Data listing
__________
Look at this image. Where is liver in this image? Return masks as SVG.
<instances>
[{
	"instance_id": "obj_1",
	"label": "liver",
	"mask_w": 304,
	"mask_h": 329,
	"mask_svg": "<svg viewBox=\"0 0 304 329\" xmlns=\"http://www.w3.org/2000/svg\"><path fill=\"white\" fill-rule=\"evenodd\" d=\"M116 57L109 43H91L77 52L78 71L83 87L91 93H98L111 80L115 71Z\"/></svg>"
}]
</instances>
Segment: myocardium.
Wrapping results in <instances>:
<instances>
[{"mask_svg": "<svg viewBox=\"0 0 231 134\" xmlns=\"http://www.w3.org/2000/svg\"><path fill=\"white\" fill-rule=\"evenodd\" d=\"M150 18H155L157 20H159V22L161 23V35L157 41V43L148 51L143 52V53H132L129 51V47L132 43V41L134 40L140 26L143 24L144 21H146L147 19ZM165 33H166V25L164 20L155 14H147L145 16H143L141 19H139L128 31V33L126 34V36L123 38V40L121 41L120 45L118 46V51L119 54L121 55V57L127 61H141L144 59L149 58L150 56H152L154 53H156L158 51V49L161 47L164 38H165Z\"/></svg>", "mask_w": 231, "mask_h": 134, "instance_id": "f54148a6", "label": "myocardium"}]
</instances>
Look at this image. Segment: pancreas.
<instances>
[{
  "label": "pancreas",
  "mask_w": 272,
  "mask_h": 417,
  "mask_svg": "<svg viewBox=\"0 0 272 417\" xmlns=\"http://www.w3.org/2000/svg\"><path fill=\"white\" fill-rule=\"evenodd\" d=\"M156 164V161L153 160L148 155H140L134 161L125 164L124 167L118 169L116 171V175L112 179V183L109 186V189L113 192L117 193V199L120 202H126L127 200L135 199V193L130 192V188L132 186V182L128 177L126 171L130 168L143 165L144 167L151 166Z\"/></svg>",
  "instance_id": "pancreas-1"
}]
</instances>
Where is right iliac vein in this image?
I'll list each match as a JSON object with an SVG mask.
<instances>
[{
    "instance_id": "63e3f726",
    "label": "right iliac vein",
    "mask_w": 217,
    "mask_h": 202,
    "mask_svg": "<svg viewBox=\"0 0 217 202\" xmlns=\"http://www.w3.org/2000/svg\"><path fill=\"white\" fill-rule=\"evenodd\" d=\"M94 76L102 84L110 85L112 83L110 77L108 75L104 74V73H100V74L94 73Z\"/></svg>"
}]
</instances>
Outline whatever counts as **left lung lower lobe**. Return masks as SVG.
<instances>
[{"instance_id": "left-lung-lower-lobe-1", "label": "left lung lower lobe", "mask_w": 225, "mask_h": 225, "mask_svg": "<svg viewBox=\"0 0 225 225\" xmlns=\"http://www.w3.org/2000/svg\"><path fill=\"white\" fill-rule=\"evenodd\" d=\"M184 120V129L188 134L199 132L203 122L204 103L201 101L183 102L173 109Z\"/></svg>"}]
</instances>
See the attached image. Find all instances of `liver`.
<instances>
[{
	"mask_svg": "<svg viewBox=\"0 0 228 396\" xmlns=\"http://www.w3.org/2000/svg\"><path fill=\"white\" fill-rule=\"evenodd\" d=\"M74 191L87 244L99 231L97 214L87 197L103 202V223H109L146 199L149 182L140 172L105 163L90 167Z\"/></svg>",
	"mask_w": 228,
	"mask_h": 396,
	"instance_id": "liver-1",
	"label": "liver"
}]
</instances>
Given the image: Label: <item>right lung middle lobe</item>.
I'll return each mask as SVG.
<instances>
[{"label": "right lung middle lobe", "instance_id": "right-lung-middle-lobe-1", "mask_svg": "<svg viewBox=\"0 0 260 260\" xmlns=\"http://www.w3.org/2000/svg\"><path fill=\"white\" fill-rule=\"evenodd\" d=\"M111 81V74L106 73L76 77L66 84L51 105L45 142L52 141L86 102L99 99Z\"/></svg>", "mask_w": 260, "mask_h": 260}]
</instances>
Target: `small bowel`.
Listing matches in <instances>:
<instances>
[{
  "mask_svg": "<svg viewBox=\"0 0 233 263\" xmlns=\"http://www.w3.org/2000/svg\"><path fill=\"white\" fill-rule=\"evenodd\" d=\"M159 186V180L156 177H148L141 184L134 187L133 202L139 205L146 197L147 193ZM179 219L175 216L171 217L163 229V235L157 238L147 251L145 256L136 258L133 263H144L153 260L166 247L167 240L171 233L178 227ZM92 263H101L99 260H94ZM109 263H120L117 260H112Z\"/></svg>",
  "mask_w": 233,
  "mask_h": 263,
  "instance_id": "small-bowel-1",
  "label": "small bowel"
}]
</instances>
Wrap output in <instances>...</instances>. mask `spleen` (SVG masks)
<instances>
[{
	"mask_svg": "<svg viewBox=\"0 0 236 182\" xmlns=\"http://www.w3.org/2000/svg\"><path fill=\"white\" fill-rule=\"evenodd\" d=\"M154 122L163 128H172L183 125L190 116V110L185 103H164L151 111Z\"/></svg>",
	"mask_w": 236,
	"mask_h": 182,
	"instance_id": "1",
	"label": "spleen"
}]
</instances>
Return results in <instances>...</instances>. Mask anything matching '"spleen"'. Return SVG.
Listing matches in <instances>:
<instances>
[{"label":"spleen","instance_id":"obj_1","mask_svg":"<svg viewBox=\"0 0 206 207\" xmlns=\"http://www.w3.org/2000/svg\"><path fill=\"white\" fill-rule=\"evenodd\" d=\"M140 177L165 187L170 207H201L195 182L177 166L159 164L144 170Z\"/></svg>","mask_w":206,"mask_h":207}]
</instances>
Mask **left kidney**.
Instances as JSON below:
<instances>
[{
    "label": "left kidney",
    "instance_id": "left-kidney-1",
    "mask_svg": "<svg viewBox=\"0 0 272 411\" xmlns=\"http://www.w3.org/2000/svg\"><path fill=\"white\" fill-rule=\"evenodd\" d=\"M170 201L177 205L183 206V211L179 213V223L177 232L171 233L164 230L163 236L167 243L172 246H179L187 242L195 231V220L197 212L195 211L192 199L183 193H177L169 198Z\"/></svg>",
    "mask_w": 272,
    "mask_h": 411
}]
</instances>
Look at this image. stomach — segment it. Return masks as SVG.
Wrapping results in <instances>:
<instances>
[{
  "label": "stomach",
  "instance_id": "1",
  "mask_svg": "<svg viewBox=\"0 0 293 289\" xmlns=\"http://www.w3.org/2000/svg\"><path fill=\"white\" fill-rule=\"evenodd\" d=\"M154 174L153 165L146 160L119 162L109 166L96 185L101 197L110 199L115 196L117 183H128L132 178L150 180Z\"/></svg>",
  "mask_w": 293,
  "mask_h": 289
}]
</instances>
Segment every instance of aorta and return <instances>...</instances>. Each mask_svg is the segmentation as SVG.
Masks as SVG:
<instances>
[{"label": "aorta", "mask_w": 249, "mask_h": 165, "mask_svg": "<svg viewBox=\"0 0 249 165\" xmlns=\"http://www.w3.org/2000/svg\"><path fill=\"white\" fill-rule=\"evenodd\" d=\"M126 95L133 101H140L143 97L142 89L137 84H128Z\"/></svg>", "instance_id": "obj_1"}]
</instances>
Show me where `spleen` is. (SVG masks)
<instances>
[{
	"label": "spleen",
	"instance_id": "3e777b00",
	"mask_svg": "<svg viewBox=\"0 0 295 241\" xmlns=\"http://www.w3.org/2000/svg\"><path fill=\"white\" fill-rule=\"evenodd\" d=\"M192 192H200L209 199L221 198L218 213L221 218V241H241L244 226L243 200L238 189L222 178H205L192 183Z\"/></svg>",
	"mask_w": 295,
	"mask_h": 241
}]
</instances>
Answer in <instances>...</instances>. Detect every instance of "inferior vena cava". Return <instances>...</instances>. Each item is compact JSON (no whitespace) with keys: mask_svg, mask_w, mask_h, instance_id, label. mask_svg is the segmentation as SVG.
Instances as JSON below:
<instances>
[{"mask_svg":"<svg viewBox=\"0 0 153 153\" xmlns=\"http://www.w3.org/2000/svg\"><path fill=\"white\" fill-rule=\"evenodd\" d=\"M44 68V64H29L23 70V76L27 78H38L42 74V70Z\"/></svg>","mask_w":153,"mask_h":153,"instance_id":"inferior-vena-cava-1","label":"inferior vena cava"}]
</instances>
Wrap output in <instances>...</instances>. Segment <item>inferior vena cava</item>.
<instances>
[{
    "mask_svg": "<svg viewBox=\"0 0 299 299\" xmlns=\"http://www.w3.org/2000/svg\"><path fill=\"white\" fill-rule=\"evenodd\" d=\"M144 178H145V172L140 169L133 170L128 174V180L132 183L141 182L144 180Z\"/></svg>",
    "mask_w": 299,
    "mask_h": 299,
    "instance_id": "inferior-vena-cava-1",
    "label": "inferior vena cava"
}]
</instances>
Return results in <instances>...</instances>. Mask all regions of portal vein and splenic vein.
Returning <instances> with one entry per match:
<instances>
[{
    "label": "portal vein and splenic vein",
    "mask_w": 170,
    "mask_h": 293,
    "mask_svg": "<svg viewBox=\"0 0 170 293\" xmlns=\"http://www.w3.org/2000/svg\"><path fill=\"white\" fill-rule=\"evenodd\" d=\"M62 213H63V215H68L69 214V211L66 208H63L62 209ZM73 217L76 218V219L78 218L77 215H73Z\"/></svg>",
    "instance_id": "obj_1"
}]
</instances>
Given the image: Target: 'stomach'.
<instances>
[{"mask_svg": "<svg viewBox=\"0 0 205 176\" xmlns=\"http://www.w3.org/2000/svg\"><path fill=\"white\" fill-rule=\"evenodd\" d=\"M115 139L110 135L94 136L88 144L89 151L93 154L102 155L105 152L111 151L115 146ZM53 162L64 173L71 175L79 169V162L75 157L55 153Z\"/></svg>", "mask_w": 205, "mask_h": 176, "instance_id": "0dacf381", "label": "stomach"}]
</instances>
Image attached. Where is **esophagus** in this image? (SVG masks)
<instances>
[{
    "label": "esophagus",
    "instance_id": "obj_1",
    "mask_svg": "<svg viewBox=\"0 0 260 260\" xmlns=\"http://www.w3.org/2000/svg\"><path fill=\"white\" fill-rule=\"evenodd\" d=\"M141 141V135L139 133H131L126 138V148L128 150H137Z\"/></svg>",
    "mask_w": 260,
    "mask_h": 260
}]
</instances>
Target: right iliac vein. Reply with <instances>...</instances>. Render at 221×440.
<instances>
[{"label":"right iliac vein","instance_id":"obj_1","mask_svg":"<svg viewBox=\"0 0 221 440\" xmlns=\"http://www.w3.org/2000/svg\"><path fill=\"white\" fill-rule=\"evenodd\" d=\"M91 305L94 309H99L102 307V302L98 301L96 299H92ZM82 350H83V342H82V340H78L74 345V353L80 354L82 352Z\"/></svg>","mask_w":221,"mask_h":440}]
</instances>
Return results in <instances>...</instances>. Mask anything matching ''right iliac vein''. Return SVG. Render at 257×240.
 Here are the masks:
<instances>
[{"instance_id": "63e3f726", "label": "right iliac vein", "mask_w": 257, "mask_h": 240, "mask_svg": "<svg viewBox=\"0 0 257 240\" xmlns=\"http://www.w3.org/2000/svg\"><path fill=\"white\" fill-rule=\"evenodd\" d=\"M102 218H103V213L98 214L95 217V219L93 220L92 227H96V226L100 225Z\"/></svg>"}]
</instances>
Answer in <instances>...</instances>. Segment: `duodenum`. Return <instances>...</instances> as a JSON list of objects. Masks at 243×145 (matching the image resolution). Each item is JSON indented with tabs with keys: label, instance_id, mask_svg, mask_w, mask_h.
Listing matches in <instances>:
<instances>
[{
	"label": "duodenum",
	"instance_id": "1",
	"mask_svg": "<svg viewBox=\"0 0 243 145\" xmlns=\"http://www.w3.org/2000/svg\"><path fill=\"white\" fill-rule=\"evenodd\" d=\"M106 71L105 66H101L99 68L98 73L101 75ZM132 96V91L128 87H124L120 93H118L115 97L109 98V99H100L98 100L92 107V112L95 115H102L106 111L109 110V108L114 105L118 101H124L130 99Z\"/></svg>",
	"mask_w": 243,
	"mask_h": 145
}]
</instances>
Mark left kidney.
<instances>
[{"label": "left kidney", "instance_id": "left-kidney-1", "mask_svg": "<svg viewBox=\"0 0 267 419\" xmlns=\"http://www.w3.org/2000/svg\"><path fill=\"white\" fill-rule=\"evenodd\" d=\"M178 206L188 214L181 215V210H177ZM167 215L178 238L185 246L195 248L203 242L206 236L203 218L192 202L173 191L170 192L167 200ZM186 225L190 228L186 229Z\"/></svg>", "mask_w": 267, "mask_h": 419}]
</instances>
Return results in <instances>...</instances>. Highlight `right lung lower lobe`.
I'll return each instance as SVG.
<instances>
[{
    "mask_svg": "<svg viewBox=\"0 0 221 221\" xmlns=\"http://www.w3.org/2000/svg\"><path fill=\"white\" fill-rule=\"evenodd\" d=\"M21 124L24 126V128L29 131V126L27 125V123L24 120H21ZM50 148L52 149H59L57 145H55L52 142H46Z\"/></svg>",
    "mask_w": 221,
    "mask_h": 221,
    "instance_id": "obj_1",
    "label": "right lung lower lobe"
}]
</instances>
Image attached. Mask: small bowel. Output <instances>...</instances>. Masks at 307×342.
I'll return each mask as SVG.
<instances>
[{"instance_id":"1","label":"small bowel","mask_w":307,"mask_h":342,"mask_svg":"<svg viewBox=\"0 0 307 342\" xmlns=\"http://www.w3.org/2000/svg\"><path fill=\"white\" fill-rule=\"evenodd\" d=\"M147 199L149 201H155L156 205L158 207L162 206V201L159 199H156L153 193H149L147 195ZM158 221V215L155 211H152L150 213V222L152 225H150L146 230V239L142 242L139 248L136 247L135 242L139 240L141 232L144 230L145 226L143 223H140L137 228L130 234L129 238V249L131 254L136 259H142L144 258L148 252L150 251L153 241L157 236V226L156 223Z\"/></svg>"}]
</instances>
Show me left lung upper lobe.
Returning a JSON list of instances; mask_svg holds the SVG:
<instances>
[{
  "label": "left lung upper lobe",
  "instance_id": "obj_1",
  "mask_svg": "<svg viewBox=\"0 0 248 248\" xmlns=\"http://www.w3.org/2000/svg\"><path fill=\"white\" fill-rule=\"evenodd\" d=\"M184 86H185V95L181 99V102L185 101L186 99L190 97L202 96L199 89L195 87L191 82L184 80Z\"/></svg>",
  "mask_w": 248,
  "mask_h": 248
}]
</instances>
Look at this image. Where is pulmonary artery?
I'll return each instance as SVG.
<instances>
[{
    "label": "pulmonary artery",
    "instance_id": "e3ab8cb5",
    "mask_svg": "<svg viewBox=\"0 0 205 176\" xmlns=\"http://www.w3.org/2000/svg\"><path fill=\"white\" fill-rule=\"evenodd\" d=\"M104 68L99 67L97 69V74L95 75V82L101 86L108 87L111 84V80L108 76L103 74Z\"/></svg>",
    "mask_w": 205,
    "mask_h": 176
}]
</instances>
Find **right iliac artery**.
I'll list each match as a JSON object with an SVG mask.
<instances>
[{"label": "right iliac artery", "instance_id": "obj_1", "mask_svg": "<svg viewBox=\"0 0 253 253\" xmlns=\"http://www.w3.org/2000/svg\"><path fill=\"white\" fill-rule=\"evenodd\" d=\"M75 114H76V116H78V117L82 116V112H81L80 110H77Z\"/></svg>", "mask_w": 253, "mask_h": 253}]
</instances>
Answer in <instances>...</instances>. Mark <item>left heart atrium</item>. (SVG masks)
__________
### REQUIRED TASK
Rewrite the records from the line with "Find **right iliac artery**." up to and including the last line of the records, changing "left heart atrium" to "right heart atrium" and keeping everything else the same.

### WRITTEN REPLY
Find **right iliac artery**.
I'll list each match as a JSON object with an SVG mask.
<instances>
[{"label": "right iliac artery", "instance_id": "obj_1", "mask_svg": "<svg viewBox=\"0 0 253 253\" xmlns=\"http://www.w3.org/2000/svg\"><path fill=\"white\" fill-rule=\"evenodd\" d=\"M75 114H76V116H78V117L82 116V112H81L80 110H77Z\"/></svg>", "mask_w": 253, "mask_h": 253}]
</instances>
Answer in <instances>...</instances>. Mark <item>right heart atrium</item>. (SVG masks)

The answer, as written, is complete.